START EXTRACT

Use code annotations to promise meaningful data.

To annotate a Python function, use this format:

import adilib
from adilib import adi
...

@adi('https://adiframework.com/schemas/<schema domain identifier>')
def f(<argument1>, <argument2>, ...):
    ...

In the above, <schema domain identifier> should be replaced with the URL-encoding of the identifier of an existing schema domain. For example, pathology (see the reference documentation). The whole URI argument can be omitted if you make the following call wherever your one-time setup code runs (e.g. in an __init__.py file in case you are developing a library):

import adilib
adilib.setup('https://adiframework.com/schemas/<schema domain identifier>')

If you are working with a custom schema defined locally by files tables.tsv, fields.tsv, entities.tsv, properties.tsv, values.tsv, provide a file URI to the directory containing these files instead:

import adilib
adilib.setup('file:///home/user/project/my_schema/')

adilib will automatically analyze the argument tokens <argument1>, <argument2>, etc., for a match against table or entity type names. Since return values in Python are not named, to annotate a return value you must specify this explicitly:

@adi(
    'https://adiframework.com/schemas/<schema domain identifier>',
    {'return' : '<return_entity_type>'},
)
def f(<argument1>, <argument2>, ...):
    ...

You can also augment the annotations provided by the schema with additional annotations that are specific to the function:

@adi(
    {'Cell protein expression' : 'Protein expression measured on a per-cell basis, but in this case specifically as the result of multiplexed immunofluorescence imaging acquisition.'})
def f(cell_protein_expression):
   ...

adilib will generally be able to parse arguments that are lists, dictionaries, lists of lists, lists of dictionaries, pandas dataframes, and numpy matrices.

END EXTRACT

### [EXERCISE GOAL]
Repeat the passage of the code-annotation text that opens with the words containing "adilib will generally" and closes with "and numpy matrices.", switching "numpy matrices" to "numpy arrays".

START SOURCE MATERIAL

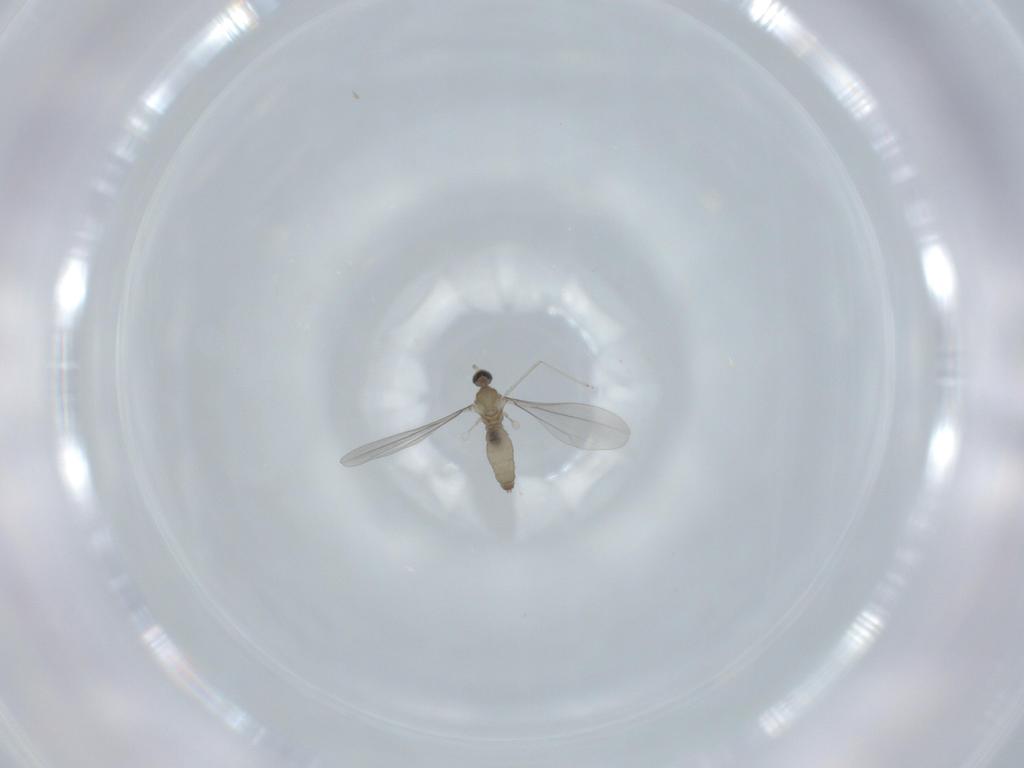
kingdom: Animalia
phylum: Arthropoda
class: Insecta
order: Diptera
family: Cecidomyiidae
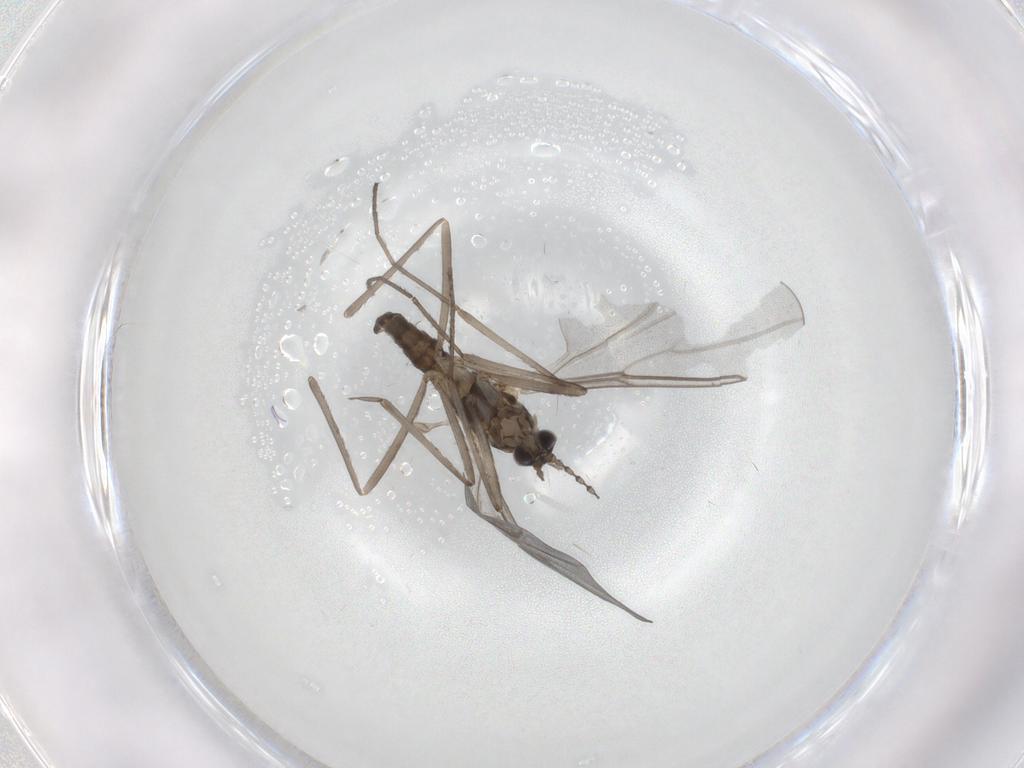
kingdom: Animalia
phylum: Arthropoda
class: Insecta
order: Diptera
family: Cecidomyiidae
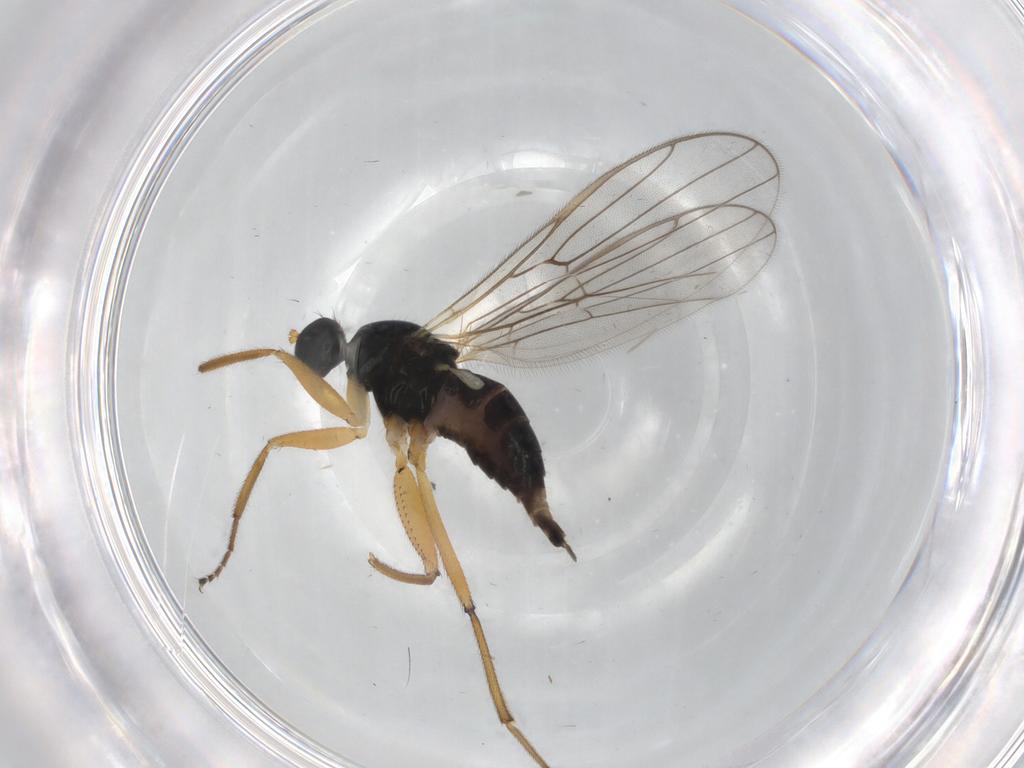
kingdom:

END SOURCE MATERIAL

### [ANSWER SECTION]
adilib will generally be able to parse arguments that are lists, dictionaries, lists of lists, lists of dictionaries, pandas dataframes, and numpy arrays.